ALEX: I started in web 1.0, I launched a company called ProfessorJones that sold textbooks over the Internet. I spent four years doing that, and eventually morphed the company into an integrated media platform. We had launched a magazine across the country, created a student portal, a magazine on 20 campuses and distributed 250,000 CD-ROMs.
Unbeknownst to me, Ali was working for ProfessorJones while at the University of Manitoba. (Ed. They later met serendipitously when Alex moved a friend into an apartment that Ali shared. The fact that Ali was indirectly employed by Alex wasn’t discovered until later.)
I spent four years at Labatt, then started working with startups again.
(Ed. Alex has contributed to Albert Lai’s photo-sharing startup Bubbleshare.)
ALI: I was professional insurance adjuster for four years.
That sounds…awful
ALI: I hated it passionately and I’m a firm believer in doing what you love, so when Alex and I started dating I quit and went back to school.
Tell me about the organization, what are your roles at ChickAdvisor?
ALEX: I build a framework, she fills it in.

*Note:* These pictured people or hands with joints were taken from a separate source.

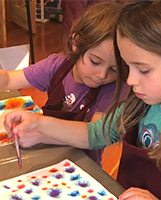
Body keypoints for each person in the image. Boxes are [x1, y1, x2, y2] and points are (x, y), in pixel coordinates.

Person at [4, 0, 161, 199]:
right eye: (127, 68)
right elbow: (95, 134)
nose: (130, 80)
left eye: (143, 70)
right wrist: (40, 125)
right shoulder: (140, 104)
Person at [0, 2, 130, 167]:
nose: (102, 75)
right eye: (95, 62)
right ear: (76, 43)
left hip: (81, 166)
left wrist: (41, 133)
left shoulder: (113, 89)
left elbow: (94, 136)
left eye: (114, 69)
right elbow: (9, 80)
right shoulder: (57, 66)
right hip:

ALI: I wrote the ChickAdvisor manual and I write the (on-site) articles and copy
| "Last week MSNBC came out and said iVillage is going to be their growth engine and they’re going to use social networking and grow it to $1 billion in revenue. That’s a massive validation for the ChickAdvisor model.” – Alex de Bold |
When did you launch?
ALEX: September 2. We feel like we’re in the right place at the right time. We’ve been using websites like iVillage as our proxy.
So you just jumped into this?
ALEX We started with a focus group before we did anything. We asked what girls wanted, then we did another focus group [before launch] and that’s how we came up with the flying search keywords.
ALI: Everything from ‘what kind of categories do you want to see?’ To, ‘what kind of things do you want advice on?’. Our direction has changed based on what our focus groups have said.
Will ChickAdvisor be national? How does your model work?
ALEX: We allow women to submit reviews for products and services across North Amercia. For now we have ChickAdvisor Everywhere and Toronto and we’ve already recruited city editors for four other cities.
ALI: we’re going to do one city at a time
Like a Craigslist approach? You’ll roll out Specific URLs?
ALI: Yes.
Tell me more about your model
ALEX: Our model is based on building something useful for women. If you look at any magazine you’ll see it’s a one-way conversation talking women. Traditional Media doesn’t engage women in a meaningful conversation. Products are a shared experience.
| "At a local level when a woman says “your skin looks fantastic”, or “your hair looks great” or “where’d you get those shoes”, that’s the conversation that we’re trying to capture.” – Alex de Bold |
If our site can be pivot point for that conversation & discovery of products and services that work for women then maybe they might just buy it through our site.
I’m sure that changes according to locality
ALEX: That’s been the bane of our existence in terms of database design…the east coast is more conservative than the west coast. How do you show the equivalent of a big ranking between different cities versus a local ranking?
How are you getting the word out?
ALEX: Organically. Through word of mouth, contests and partnerships
ALI: We’re going to be holding promotions to get people to give reviews. We’ve been getting good reviews through Mashable and had a good review from a TechCrunch analyst recently.
ALEX: If women like it, they’ll spread the word.
What’s coming up for ChickAdvisor?
ALEX: Our primary objective is get the word out and then listen to what women have to say about the site before we touch any more code. We just launched discussion groups, and people can now bookmark individual items as their reviews and integrate it into their blogs. We have a lot of things up our sleeve but we want to make sure we have a solid foundation.